We sequenced 24 CHB samples included in the 1000 Genomes Project in this study during the targeted sequencing stage to allow direct comparison of the variants and genotypes called in independent experiments. We relied on the conservative genotype calls provided by the 1000 Genomes Project. There were 35,297 variants showing genotype calls in both studies in the 24 CHB samples. Combining the results for all samples, we estimated an overall concordance rate of 99.59%. In addition, 27 SNVs obtained from the sequencing data were genotyped to determine the fingerprint concordance of the genotype via MALDI-TOF mass spectrometry (Sequenom) in 975 samples, and we observed that 99.49% of the individuals showed a genotype concordance ≥99% (ref. 15).

Annotation of SNVs

Using the RefSeq database, we annotated the obtained SNVs into different functional categories with ANNOVAR42 according to their genetic location and their expected effect on the encoded gene products. In addition, we categorized the SNVs as either known or novel according to their existence in dbSNP (version 135).

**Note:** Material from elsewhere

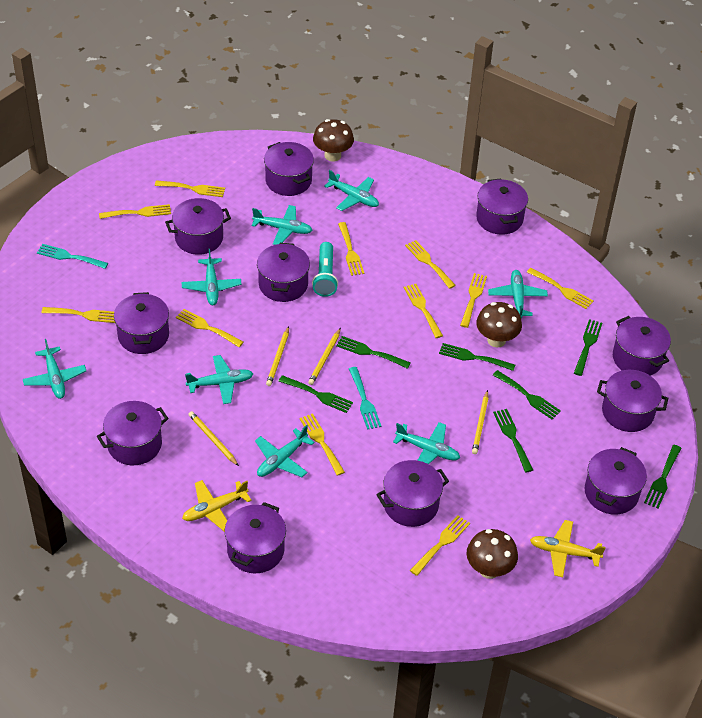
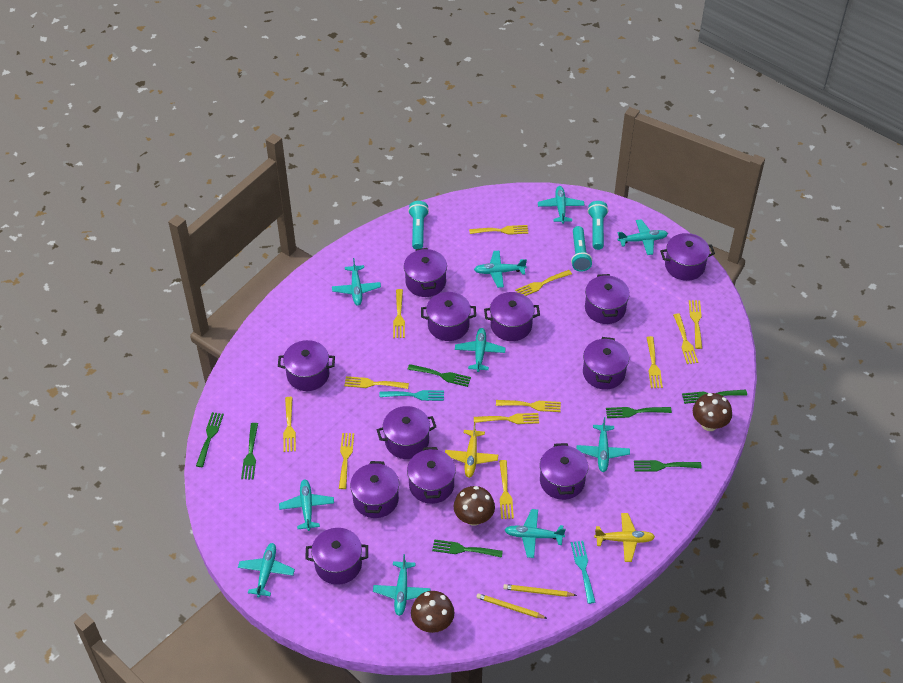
purple pot: [97,401,169,465] [114,292,169,354] [165,198,231,255] [225,502,286,573] [257,243,310,302] [264,142,314,196] [376,460,449,527] [476,178,528,235] [585,447,647,515] [597,370,669,432] [613,316,671,376] = 11 -> [278,340,335,391] [305,528,368,585] [350,461,399,518] [377,406,436,459] [404,248,447,297] [407,447,456,504] [421,292,476,341] [484,292,540,341] [540,443,588,500] [583,337,629,390] [585,274,630,324] [660,233,715,281] = 12
turquoise flashlight: [312,242,338,297] = 1 -> [408,201,429,249] [571,226,592,272] [588,201,608,250] = 3
turquoise plane: [23,339,86,399] [182,249,242,305] [185,355,253,404] [252,205,313,245] [255,425,315,477] [324,170,379,211] [393,422,460,464] [488,270,548,318] = 8 -> [238,543,295,598] [279,479,334,531] [332,258,381,306] [373,554,430,616] [455,328,506,372] [474,251,527,288] [505,509,566,558] [538,186,585,224] [577,417,630,472] [617,219,668,255] = 10
yellow fork: [41,307,115,323] [99,204,171,219] [155,180,225,197] [176,309,244,347] [300,413,345,476] [338,222,364,276] [404,284,443,338] [405,240,456,289] [410,515,470,576] [460,273,487,328] [527,268,593,309] = 11 -> [283,397,296,452] [339,433,354,489] [344,376,409,389] [393,289,405,338] [469,225,528,235] [474,413,539,424] [496,400,561,412] [499,460,514,519] [515,270,572,296] [646,336,663,388] [673,314,698,364] [689,300,702,349] = 12
yellow pencil: [188,411,239,466] [266,326,289,386] [308,328,341,385] [472,390,489,454] = 4 -> [476,593,548,619] [503,584,577,597] = 2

In the third stage of the project, we selected the top 22 SNVs with P<0.01 from the targeted sequencing data to be genotyped in an additional 4,480 psoriasis cases and 6,521 controls. Approximately 15 ng of genomic DNA from each sample was used for genotyping. Locus-specific PCR and detection primers were designed using MassARRAY Assay Design 3.0 software (Sequenom) (Supplementary Table 4). After the DNA samples were amplified via multiplex PCR, allele detection was performed through MALDI-TOF mass spectrometry (Sequenom) at the State Key Laboratory of Dermatology, Ministry of Science and Technology, Hefei, Anhui, China. In this case–control cohort, we excluded one SNV showing a call rate of <90% from further analysis. After quality control, 21 SNVs were analysed in a total of 11,001 individuals at the genotyping replication stage.

Statistical analysis

The single-variant association analysis of SNVs showing an MAF >0.5% was performed through a standard case/control association analysis (basic χ2 allelic test) using PLINK 1.07 (ref. 43). We then examined the number of such variants carried by each of the patients and controls, and we compared the number of carriers using Fisher’s exact tests or Cochran–Mantel–Haenszel tests44 across the three collections. Heterogeneity was assessed using the Breslow–Day test. The frequency of alleles in cases and controls, the asymptotic P-values for this test and the odds ratio (OR) were generated in parallel. A Manhattan plot was generated depending on the P-value and location of the SNVs across the genome (Supplementary Fig. 2). Quantile–quantile (QQ) plots were generated using the R package (Supplementary Fig. 3). LD analysis was conducted using Haploview 4.2 (ref. 45).

Additional information

Accession codes: Exome sequence data for psoriasis cases and controls have been deposited in GenBank/EMBL/DDBJ Sequence Read Archive (SRA) under the accession code SRA168458.

How to cite this article: Sheng, Y. et al. Sequencing-based approach identified three new susceptibility loci for psoriasis. Nat. Commun. 5:4331 doi: 10.1038/ncomms5331 (2014).